Showing posts with label Paul Bentzen. Show all posts
Showing posts with label Paul Bentzen. Show all posts

Friday, June 20, 2014

They (1974)

Dir-Prod: "Ito" (AKA- Bill Rebane). Scr: Barbara Rebane. Cast: Paul Bentzen, Debbi Pick, Nick Holt 

The film which Mill Creek presents under the generic title They is actually the head-spinning Grade Z masterpiece Invasion from Inner Earth. This movie was the first of the several Wisconsin-lensed fantasy films made by Bill Rebane.

His first foray into feature filmmaking was the early 1960s horror dud, Monster a Go Go. After its commercial failure, Rebane worked as an executive in charge of US productions filmed in Germany, but got tired of travelling abroad, and eventually settled into a farm property near Gleason, Wisconsin. Here is where his next, and most durable, phase of moviemaking began.

Like any regional filmmakers' work, Rebane's oeuvre is certainly evocative of the geographic location which produced it, lending an authenticity for a place and time that simply couldn't be replicated via the Hollywood star system. His movies are unique for their portraits of eccentrics, intellectuals and enterpreneurs cast amidst a bluish landscape of Wisconsin winter, in small towns with neon Pabst signs hanging in the windows. Rebane’s work is often ridiculed for its poor acting, scripting and special effects, but his films do have a unique atmosphere, with a feel for the narratives’ rugged isolated locations, and odd marriages of shifting tones.

The first “official” Bill Rebane feature is a bizarre science-fiction film which began in 1973 as The Selected (perhaps a more appropriate title), released the following year as Invasion of Inner Earth, which he co-produced, co-edited, and also directed under the oft-used pseudonym of “Ito” (to perhaps give the impression that one person didn’t do everything on the film). The script by his wife Barbara attempts thrills and allegory in equal measure, but the result is a mishmash that however has struck a chord with some viewers, this author included.

In the opening of Invasion from Inner Earth, we are bombarded with a pandemonium of images with people running, close-ups of eyeballs, red smoke rising from the swamp, a papier mache UFO, lens flares... what is going on? This question is never satisfactorily answered for the rest of the film. People everywhere are dying of a mysterious plague, however our five protagonists sit around a snowy lodge and talk (and talk!) about what it could be.

The film has a weak introduction to our main characters, as siblings Jake and Sarah Anderson tend to their lodge and see off their scientist guests: rich bitch Andy, stud Eric and bearded funny guy Stan. Jake is also a pilot who flies them back to the mainland, and here is where the movie has potential as a halfway decent thriller. They are shooed away from one hangar by an ill traffic controller, and seek refuge at another runway which is mysteriously deserted. Finally, Jake and the scientists return to the same lodge from which they came.

### REQUIRED WORK
• A. Answer from the film review:
(i) Near what town did Rebane settle on a farm property?
(ii) Who wrote the script for Invasion from Inner Earth?
(iii) Under what title did the film begin in 1973?
• B. Reproduce the passage of the film review that opens with the words containing "Friday, June 20, 2014" and closes with "by Bill Rebane.".
Rely on the film review alone.

### MATERIAL SHOWN
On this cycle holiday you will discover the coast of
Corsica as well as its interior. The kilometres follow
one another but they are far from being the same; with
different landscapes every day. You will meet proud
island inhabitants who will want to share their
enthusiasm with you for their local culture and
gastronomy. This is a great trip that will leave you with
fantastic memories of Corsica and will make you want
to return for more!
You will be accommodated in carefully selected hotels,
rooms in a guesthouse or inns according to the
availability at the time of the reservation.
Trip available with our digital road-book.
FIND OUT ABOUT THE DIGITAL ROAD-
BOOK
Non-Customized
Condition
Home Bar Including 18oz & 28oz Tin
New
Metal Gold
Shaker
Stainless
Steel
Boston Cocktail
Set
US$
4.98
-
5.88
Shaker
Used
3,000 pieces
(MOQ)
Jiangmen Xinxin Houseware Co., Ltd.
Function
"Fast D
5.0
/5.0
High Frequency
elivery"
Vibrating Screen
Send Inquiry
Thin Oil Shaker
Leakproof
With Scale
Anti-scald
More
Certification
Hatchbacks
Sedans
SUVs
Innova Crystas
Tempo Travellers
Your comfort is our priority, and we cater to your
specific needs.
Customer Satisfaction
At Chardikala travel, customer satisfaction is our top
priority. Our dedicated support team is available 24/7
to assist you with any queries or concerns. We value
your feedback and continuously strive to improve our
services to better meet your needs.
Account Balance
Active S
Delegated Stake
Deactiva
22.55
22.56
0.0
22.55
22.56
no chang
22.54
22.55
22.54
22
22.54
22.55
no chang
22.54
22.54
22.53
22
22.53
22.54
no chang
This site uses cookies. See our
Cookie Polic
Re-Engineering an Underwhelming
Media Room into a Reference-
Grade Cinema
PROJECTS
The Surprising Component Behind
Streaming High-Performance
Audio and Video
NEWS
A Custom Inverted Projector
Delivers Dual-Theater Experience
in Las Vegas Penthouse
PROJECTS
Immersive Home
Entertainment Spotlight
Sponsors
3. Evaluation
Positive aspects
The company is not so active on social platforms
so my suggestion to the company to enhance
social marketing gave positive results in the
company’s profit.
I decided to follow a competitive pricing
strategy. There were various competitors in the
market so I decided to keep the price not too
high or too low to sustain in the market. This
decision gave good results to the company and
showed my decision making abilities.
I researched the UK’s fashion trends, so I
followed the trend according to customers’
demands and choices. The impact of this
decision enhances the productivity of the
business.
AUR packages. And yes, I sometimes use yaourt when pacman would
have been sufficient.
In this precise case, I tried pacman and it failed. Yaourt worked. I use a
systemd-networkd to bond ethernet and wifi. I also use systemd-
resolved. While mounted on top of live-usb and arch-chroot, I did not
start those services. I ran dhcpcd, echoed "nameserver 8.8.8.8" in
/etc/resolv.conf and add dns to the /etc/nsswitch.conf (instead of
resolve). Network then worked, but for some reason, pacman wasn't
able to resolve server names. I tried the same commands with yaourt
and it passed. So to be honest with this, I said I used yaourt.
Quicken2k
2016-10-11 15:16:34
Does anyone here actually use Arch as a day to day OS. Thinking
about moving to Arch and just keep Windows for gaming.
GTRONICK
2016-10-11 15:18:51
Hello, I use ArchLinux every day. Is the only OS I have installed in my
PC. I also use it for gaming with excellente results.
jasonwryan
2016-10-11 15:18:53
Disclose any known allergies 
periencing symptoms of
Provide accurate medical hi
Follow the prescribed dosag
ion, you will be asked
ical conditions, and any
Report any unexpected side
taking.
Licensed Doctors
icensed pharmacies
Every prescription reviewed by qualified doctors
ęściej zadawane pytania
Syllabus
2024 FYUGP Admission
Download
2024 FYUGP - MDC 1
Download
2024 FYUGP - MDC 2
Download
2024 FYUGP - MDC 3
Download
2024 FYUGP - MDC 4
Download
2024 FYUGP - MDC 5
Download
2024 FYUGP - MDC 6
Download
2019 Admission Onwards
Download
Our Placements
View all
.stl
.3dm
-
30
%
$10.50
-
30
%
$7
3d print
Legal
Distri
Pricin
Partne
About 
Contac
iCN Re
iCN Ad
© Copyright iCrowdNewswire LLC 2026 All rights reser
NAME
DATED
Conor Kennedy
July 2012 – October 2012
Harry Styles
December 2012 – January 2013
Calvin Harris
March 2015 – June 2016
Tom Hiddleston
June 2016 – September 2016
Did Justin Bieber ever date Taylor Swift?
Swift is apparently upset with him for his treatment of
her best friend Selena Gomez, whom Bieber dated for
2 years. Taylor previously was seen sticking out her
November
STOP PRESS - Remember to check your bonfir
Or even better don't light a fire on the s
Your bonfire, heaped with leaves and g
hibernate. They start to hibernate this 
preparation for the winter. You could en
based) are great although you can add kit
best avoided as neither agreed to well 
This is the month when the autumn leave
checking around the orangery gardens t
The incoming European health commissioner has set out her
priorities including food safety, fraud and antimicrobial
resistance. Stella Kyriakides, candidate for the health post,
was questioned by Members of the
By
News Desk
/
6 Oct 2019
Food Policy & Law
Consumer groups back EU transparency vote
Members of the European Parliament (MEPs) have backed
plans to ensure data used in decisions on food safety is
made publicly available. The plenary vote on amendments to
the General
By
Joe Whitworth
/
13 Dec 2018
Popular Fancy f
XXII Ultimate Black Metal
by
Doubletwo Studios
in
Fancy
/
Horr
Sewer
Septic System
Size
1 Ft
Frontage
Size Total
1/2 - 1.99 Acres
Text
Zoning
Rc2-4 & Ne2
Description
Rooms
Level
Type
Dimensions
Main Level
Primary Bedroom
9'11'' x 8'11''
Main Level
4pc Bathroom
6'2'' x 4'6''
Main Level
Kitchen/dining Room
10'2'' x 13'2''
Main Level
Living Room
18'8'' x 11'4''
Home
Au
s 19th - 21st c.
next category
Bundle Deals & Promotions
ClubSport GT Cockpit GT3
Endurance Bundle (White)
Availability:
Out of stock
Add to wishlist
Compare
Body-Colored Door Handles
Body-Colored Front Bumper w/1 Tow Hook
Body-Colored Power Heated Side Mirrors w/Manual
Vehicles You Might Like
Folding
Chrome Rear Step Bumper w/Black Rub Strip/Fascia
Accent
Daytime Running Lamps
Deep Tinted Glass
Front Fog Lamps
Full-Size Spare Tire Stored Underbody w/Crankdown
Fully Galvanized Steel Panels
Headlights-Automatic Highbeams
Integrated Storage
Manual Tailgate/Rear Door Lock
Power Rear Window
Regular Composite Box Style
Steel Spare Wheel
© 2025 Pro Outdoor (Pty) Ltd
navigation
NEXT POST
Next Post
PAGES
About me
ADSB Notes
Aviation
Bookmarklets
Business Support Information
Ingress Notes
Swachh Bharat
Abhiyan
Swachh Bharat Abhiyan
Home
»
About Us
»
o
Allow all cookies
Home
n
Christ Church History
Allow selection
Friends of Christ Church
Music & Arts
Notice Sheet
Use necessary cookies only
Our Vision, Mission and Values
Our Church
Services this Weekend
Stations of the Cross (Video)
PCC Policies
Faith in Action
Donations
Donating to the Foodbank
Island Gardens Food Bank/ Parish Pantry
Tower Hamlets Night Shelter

### EXERCISE ANSWERS
• A.
(i) Gleason, Wisconsin.
(ii) Barbara Rebane, his wife.
(iii) The Selected.

• B.
Friday, June 20, 2014

They (1974)

Dir-Prod: "Ito" (AKA- Bill Rebane). Scr: Barbara Rebane. Cast: Paul Bentzen, Debbi Pick, Nick Holt 

The film which Mill Creek presents under the generic title They is actually the head-spinning Grade Z masterpiece Invasion from Inner Earth. This movie was the first of the several Wisconsin-lensed fantasy films made by Bill Rebane.